As is always the case with the NFL draft, there were some hits and misses in 2012. The hits were pretty substantial -- Robert Griffin III, Andrew Luck, Trent Richardson, Luke Kuechly, Chandler Jones, Doug Martin and so on.
But what do we make of the other members of last year's rookie class, those guys who needed more than one season to really make their presences felt? Here are 10 members of the 2012 draft class who should be set for bigger things in 2013:
Coby Fleener, TE, Colts
Fleener did not have a bad rookie season, per se. It's just that injuries limited him to 12 games, and fellow rookie tight end Dwayne Allen (taken 30 spots lower than Fleener in last year's draft) lapped him with 45 receptions to Fleener's 26. Indianapolis expects more out of its 2012 second-rounder, especially given his time with Andrew Luck at Stanford -- Fleener caught 10 touchdown passes in his senior year.

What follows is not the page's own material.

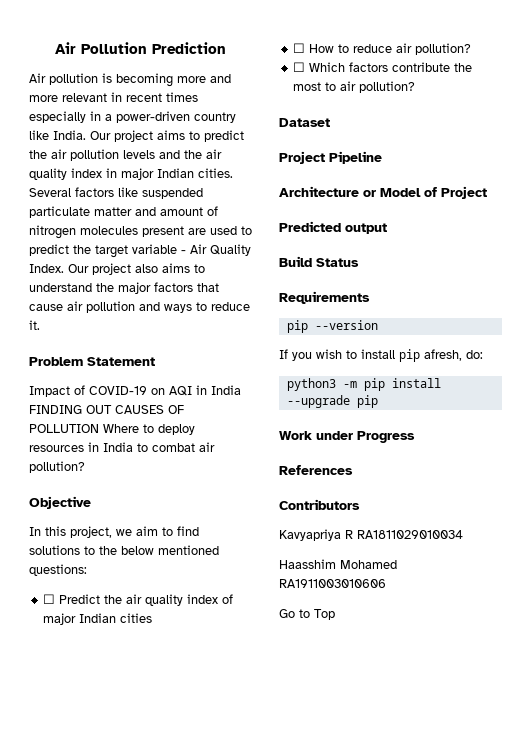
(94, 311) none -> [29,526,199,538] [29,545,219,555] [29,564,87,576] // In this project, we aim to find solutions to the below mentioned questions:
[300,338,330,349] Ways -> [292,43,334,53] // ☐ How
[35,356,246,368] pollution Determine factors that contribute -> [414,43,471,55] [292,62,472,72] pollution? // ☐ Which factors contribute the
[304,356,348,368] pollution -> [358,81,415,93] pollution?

New Orleans' switch to a 3-4 defense should play to Hicks' benefit, following a rookie season in which he made zero starts and was inactive for the team's final game. At 6-foot-5 and 318 pounds, Hicks gives the Saints another option at nose tackle (where rookie John Jenkins could start) and he fits nicely as a DE. The Saints are counting on youth up front in Hicks, Jenkins and Cam Jordan.
We put Holmes in the spotlight a few weeks ago when examining each team's most pressing question heading into minicamp. The query posed there: Can Holmes adequately replace Tyson Clabo at right tackle? It's a gamble for an otherwise-loaded Atlanta offense, what with Holmes seeing all of seven snaps in 2012. Holmes' opportunity certainly is there, though.

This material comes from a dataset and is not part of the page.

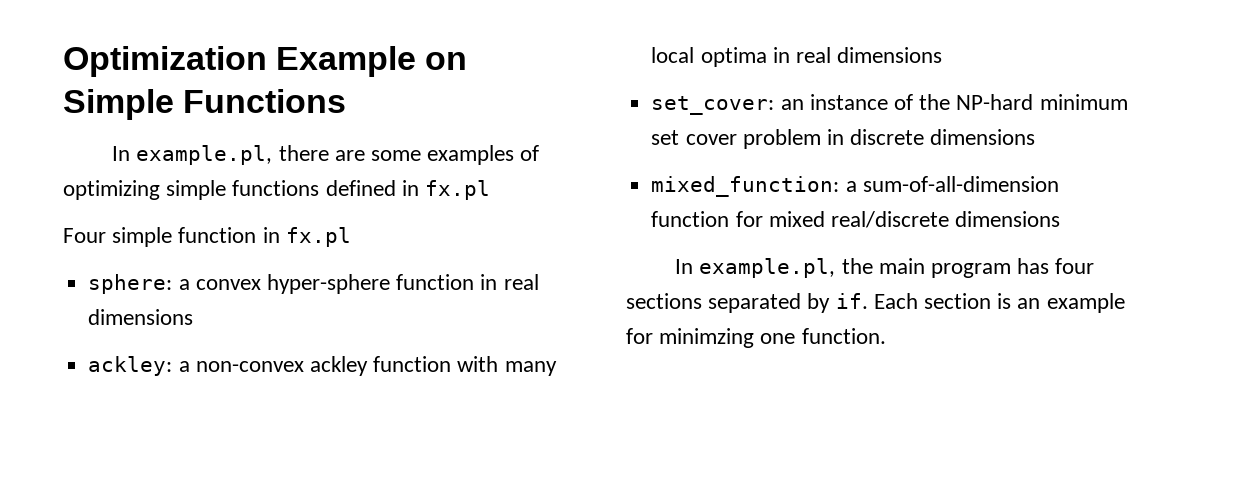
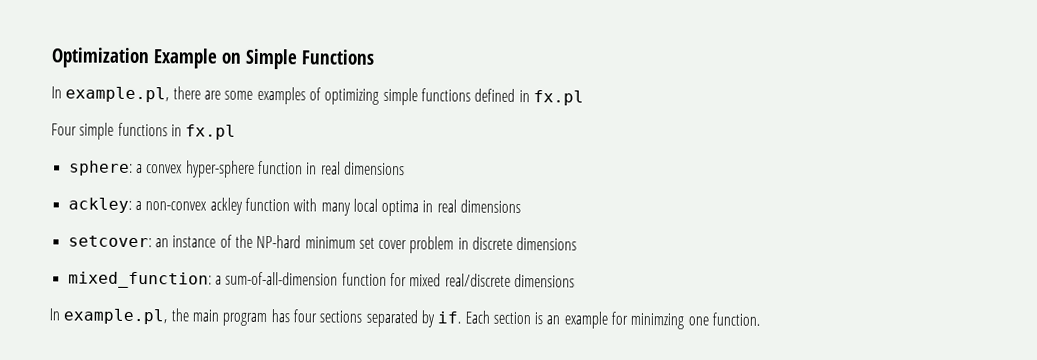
[178,227,257,243] function -> [117,122,168,137] functions
[651,96,775,115] set_cover: -> [67,235,152,248] setcover:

Another player hindered by injuries during his first season, Jeffery suited up for just 10 games and finished at 24 receptions. That's well off the pace the Bears envisioned for him when they nabbed him No. 45 overall as a complement to Brandon Marshall. With Marc Trestman's aggressive aerial attack in place in Chicago, Jeffery should be in line for a breakthrough.
Arguably the most disappointing of all the 2012 rookies, Jenkins (No. 30 overall) claimed a spot on the active roster for three measly games and dropped the only pass thrown his direction. But with Mario Manningham coming back from injury and Michael Crabtree suffering a potentially season-ending Achilles tear, San Francisco will open the door for Jenkins to win a starting spot alongside Anquan Boldin.

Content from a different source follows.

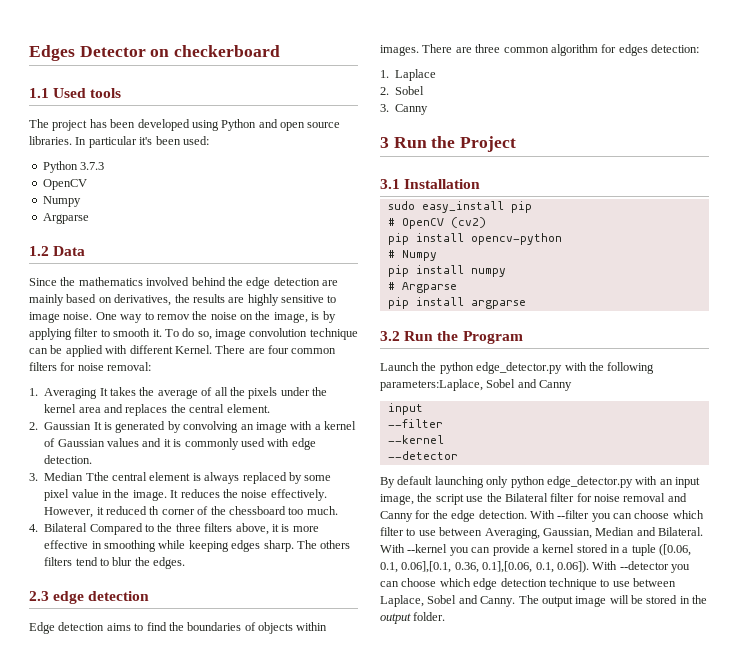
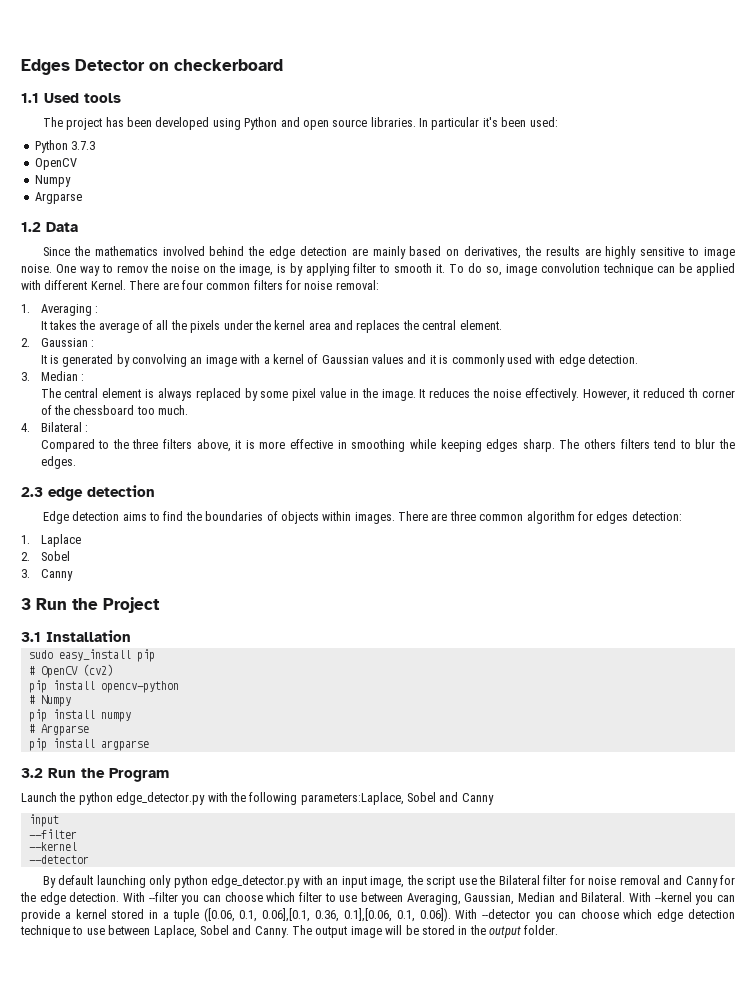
(98, 393) none -> [94,306,98,313] : //
(92, 426) none -> [90,340,94,347] : //
[85,472,109,481] Tthe -> [80,374,84,381] [40,388,61,398] : // The
(88, 527) none -> [84,425,88,432] : //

GM Jeff Ireland continues to hype Miller, and he opened minicamp taking reps with the Dolphins' first-team offense. He's at least got the leg up on Daniel Thomas and rookie Mike Gillislee, for now, in the race to replace Reggie Bush. Miller delivered some solid numbers, too, when given a shot in 2012 -- he finished with a 4.9 yards-per-carry average on 51 attempts.
Perry started five games and recorded 2.0 sacks for Green Bay in 2012 before being shelved on IR due to a wrist injury. Considering how badly the Packers struggled to generate a pass rush opposite Clay Matthews at linebacker, Perry's return to health could be one of the team's keys to success in 2013. Green Bay spent the No. 28 pick on him for a reason.
Quick currently holds a starting job in St. Louis, despite catching a mere 11 balls last season and the franchise nabbing both Tavon Austin and Stedman Bailey in the draft. If nothing else, the Rams' commitment to improving their passing attack should play to Quick's benefit -- as could the arrivals of Austin and tight end Jared Cook, both players capable of drawing a defense's attention, thereby freeing up more space outside for Quick.
Reiff quietly turned in a solid rookie season -- Pro Football Focus graded him out as the Lions' best run blocker, despite the fact that Reiff played about 900 fewer snaps than Detroit's 16-game starters and he saw the bulk of his action as an extra lineman in run-heavy alignments. His responsibilities will be much more significant in 2013, as he takes over the left tackle spot replacing Jeff Backus, who started 186 consecutive games for the Lions at that position.
As with Miller in Miami, Wilson will be asked to replace a proven veteran as his team's No. 1 back. For Wilson, it's Ahmad Bradshaw
(who's still a free agent, by the way) that has hit the road, vacating the starting job. Of course, Wilson filled in for an injured Bradshaw twice last season, racking up 358 yards rushing and four touchdowns in limited action. The Giants need better production than that in Wilson's second go-round. Doug Martin, selected one spot before Wilson in the 2012 draft, rushed for 1,096 more yards last year.